After class, Mark and I were discussing the role of Jackson Pollock in the development of hyper text. Mark argued that perhaps Pollock was portraying the increasingly erratic yet organized images that seem to look like what we now call networks. However, was Pollock envisioning these networks as sources of information? Not really. Instead, Pollock was channelling the shifts in the artistic marketplace and reflecting these shifts in his art. He recognizes shifts in societal thinking and paradigms and these changes are represented in the drastic changes of his art. His "networks" of paint drippings come to indicate a changing relationship between society, reality and art.
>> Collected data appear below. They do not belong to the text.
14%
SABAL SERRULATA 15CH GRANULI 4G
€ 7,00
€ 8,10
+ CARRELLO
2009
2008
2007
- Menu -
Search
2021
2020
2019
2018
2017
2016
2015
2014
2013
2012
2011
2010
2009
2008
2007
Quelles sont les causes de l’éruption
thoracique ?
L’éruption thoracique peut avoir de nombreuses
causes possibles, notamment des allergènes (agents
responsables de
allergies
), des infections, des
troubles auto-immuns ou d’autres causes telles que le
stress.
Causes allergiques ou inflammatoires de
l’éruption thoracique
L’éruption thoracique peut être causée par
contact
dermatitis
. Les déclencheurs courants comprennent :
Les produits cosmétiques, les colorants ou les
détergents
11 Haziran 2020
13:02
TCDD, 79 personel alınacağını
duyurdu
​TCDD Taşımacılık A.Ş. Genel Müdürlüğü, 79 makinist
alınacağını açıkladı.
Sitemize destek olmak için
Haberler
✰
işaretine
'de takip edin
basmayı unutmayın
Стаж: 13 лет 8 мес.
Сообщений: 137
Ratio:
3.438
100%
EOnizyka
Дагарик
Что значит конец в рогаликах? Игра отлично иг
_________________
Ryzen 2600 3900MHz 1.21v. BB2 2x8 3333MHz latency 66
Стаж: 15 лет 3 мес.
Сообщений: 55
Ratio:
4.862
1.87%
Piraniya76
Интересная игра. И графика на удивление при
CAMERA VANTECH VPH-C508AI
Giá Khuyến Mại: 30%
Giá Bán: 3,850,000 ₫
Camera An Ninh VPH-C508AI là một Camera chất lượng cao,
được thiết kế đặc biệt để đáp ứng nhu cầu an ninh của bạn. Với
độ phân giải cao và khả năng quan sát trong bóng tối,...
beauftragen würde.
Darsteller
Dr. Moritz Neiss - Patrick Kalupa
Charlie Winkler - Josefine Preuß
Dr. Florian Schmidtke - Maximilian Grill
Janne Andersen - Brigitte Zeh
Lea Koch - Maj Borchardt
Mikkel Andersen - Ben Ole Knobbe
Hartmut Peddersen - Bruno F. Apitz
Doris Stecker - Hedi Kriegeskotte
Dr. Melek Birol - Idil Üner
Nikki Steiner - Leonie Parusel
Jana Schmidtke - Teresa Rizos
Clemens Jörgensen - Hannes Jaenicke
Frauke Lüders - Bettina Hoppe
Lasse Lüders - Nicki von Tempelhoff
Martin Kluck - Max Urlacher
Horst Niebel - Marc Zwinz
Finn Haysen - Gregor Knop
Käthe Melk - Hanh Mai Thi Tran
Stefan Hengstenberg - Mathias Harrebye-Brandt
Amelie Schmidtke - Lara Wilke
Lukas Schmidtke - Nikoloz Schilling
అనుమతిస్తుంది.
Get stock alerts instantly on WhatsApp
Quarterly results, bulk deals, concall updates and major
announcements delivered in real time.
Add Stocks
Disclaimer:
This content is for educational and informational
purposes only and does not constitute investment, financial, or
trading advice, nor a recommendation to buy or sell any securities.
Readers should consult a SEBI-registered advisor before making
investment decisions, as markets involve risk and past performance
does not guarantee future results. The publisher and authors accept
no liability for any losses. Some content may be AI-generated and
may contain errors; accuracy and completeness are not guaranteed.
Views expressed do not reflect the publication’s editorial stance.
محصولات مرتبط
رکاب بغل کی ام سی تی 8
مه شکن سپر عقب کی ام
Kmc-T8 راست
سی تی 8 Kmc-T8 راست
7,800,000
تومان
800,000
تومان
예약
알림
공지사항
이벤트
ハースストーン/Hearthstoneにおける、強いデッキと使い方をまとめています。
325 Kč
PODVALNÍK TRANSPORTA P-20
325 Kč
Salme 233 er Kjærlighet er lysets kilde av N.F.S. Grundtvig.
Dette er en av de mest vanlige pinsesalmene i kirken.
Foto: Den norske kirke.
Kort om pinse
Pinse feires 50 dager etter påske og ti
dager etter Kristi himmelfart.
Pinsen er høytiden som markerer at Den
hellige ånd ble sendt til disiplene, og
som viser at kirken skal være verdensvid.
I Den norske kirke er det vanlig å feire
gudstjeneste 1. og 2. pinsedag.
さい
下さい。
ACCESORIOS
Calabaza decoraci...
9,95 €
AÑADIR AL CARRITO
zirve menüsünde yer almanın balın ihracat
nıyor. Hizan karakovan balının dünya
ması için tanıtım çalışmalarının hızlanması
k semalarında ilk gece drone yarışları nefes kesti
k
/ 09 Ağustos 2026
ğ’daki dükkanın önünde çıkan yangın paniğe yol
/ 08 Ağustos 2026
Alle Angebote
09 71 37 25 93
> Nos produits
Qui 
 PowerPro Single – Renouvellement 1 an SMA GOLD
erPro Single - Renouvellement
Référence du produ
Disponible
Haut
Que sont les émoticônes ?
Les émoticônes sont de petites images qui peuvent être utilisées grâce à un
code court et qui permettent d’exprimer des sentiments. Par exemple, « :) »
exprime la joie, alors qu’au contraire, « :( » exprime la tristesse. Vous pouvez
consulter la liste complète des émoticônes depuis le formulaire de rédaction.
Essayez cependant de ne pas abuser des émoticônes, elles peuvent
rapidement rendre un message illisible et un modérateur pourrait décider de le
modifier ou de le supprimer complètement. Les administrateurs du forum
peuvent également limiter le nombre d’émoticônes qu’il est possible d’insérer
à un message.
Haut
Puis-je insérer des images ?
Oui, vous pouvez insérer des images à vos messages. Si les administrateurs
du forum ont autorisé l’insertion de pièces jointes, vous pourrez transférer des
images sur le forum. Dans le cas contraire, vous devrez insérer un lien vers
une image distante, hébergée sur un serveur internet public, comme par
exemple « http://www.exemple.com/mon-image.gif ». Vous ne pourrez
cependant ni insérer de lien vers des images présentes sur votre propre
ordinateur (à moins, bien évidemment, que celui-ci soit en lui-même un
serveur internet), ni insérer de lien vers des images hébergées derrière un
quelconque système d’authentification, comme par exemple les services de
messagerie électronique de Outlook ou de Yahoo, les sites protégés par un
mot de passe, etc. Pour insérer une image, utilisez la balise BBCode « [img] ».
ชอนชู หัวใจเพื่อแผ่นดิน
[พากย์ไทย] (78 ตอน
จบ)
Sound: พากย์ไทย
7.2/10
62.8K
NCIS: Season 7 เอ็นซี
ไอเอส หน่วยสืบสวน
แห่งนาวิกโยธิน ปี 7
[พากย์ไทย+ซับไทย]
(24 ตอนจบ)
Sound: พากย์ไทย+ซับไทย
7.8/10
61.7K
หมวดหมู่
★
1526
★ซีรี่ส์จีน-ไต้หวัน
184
Pollock represents a strange time in the world of art history. He is at the tail end of modernism, but is not fully post-modern in many sense. That role is taken up by Andy Warhol. In our discussion, I called Warhol (and more specifically his workshop) a rhizomatic artistic entity. Deleuze and Guattarri argue that contemporary information and society as a whole should not be seen as a tree, but as a rhizome with many entry points and multiple sources of origin and completion. Warhol's workshop is a perfect representation of this concept. Warhol could even be cut out of his workshop, and it would continue producing art. His art was also spread across multiple platforms (paint, music, television, film). Like the rhizome, the Warhol workshop was horizontally stretched across media and maintained a multitude of origins. Warhols work continues to interest us today for this very reason. It tells us something about current society (a rhizome) through the art.